• [Problem]:
Using the data below, return the stretch from the line that contains "negative for brown" through the line that contains "shows no protein", both included, exactly as it stands and nothing beyond it.

• [Records for this task]:
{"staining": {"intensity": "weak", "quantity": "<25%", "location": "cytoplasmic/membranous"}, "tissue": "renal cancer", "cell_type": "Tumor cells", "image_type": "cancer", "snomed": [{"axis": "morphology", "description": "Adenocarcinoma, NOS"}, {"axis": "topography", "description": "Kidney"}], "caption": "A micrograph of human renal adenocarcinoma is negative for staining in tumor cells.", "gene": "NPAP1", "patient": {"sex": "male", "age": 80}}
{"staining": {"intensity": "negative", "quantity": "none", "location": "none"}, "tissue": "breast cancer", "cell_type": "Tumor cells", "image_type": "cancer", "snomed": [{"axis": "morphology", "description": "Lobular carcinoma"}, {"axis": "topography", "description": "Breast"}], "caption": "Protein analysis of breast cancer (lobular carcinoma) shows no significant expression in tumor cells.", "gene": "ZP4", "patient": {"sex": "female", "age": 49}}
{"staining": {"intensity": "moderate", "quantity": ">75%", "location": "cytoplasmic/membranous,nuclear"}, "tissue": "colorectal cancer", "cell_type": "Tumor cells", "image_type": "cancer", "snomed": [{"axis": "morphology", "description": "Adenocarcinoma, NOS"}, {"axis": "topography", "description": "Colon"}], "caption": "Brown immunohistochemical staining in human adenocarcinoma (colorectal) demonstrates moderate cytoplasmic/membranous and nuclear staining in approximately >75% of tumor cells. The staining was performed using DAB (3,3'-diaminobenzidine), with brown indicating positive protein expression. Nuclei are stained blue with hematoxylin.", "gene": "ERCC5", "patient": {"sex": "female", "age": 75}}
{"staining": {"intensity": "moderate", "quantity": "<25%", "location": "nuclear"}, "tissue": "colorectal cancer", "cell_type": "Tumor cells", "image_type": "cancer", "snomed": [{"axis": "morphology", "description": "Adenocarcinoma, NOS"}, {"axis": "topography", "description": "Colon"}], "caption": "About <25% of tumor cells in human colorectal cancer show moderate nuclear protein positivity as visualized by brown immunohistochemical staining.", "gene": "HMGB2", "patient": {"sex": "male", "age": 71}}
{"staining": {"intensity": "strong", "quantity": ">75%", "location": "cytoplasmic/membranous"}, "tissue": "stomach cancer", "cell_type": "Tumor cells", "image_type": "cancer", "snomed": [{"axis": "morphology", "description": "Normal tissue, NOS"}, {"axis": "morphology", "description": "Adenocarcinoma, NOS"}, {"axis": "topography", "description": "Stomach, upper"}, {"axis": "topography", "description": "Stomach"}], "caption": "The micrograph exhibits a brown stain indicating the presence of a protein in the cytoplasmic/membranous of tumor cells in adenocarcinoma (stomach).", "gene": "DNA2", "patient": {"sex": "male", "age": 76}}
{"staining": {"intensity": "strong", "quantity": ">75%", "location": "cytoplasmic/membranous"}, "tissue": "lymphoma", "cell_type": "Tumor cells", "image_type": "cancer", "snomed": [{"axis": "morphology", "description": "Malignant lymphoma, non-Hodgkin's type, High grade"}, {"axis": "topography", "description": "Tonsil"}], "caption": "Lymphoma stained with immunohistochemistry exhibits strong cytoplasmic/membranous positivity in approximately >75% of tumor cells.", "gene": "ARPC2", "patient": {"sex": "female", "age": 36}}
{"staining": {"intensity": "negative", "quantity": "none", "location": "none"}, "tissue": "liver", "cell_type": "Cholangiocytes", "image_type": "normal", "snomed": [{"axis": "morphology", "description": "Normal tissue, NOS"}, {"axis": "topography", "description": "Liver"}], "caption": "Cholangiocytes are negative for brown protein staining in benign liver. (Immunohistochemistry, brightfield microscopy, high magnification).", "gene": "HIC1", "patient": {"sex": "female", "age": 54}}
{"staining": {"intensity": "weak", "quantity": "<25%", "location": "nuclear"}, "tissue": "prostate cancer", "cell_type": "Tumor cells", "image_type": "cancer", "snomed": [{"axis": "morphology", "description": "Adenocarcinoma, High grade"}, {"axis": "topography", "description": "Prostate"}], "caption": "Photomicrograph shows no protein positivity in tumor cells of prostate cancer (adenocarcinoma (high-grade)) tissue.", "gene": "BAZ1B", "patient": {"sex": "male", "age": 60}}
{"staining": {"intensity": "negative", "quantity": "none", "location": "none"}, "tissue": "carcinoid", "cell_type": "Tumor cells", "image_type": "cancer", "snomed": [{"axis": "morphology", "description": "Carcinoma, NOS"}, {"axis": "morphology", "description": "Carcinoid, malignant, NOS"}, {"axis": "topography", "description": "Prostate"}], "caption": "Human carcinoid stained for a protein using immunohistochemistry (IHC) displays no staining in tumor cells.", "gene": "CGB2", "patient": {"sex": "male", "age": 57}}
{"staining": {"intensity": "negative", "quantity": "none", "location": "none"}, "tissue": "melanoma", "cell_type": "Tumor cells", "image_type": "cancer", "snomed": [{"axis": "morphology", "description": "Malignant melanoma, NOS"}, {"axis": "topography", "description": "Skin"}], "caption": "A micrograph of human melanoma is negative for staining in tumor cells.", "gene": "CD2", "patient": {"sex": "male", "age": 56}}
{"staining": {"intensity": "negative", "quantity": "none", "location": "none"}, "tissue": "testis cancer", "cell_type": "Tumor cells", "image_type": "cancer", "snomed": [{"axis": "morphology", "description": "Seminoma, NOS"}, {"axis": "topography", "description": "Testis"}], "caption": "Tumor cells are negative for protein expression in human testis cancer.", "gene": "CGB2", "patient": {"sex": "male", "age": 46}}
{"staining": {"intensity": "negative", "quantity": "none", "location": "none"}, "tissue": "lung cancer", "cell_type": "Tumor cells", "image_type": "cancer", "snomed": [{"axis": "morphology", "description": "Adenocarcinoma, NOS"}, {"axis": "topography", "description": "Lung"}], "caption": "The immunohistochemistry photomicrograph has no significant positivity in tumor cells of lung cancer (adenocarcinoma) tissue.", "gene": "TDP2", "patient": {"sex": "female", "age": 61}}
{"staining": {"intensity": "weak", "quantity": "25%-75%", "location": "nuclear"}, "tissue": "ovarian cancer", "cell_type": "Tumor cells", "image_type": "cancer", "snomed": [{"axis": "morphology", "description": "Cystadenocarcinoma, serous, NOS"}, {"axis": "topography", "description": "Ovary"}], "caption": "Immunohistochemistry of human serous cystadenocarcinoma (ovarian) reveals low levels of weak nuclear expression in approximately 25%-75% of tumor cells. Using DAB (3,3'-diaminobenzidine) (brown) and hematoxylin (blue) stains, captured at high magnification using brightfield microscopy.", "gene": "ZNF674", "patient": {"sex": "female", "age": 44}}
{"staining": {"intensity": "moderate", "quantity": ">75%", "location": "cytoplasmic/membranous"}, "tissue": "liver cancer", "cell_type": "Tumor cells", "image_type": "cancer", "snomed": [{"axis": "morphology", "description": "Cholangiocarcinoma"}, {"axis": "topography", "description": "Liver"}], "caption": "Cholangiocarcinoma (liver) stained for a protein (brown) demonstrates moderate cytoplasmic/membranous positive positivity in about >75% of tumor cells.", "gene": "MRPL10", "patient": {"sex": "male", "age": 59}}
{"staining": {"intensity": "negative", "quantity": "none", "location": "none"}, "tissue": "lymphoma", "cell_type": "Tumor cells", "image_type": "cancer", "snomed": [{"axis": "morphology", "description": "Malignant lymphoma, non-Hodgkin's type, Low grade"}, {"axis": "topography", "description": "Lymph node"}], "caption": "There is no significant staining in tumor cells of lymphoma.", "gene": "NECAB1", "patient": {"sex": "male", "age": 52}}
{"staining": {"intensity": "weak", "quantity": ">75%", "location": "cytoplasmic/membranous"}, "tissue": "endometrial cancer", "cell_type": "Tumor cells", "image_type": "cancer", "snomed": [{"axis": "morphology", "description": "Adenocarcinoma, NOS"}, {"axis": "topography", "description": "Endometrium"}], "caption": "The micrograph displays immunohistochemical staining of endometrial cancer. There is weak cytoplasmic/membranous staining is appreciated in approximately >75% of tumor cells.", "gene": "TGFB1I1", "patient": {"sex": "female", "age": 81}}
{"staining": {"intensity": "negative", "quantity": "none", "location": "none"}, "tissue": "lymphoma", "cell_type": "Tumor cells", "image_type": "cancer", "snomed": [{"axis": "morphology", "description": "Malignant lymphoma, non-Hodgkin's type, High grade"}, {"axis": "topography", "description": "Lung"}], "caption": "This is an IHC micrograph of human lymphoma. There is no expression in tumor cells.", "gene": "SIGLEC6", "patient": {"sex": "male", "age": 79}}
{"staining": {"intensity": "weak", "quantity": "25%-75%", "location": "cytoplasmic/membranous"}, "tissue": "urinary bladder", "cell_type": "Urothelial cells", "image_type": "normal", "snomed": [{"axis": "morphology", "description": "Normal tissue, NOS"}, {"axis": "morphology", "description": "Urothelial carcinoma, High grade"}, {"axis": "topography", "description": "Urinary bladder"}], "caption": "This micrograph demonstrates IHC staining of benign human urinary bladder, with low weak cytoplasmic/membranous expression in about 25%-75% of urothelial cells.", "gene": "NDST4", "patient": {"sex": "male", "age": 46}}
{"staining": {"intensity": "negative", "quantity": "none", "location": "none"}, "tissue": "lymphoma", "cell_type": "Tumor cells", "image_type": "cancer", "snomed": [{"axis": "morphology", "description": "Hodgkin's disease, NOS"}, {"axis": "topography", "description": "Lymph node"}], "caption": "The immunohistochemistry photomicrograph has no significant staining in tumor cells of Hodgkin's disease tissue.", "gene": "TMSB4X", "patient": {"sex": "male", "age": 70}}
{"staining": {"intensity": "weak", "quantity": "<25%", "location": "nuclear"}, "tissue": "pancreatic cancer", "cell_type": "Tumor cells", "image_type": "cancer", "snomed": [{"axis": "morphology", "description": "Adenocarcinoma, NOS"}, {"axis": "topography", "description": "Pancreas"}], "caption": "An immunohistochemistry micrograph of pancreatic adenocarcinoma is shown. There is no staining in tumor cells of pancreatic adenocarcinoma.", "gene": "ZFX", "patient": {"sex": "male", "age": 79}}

• [Reply to the exercise]:
{"staining": {"intensity": "negative", "quantity": "none", "location": "none"}, "tissue": "liver", "cell_type": "Cholangiocytes", "image_type": "normal", "snomed": [{"axis": "morphology", "description": "Normal tissue, NOS"}, {"axis": "topography", "description": "Liver"}], "caption": "Cholangiocytes are negative for brown protein staining in benign liver. (Immunohistochemistry, brightfield microscopy, high magnification).", "gene": "HIC1", "patient": {"sex": "female", "age": 54}}
{"staining": {"intensity": "weak", "quantity": "<25%", "location": "nuclear"}, "tissue": "prostate cancer", "cell_type": "Tumor cells", "image_type": "cancer", "snomed": [{"axis": "morphology", "description": "Adenocarcinoma, High grade"}, {"axis": "topography", "description": "Prostate"}], "caption": "Photomicrograph shows no protein positivity in tumor cells of prostate cancer (adenocarcinoma (high-grade)) tissue.", "gene": "BAZ1B", "patient": {"sex": "male", "age": 60}}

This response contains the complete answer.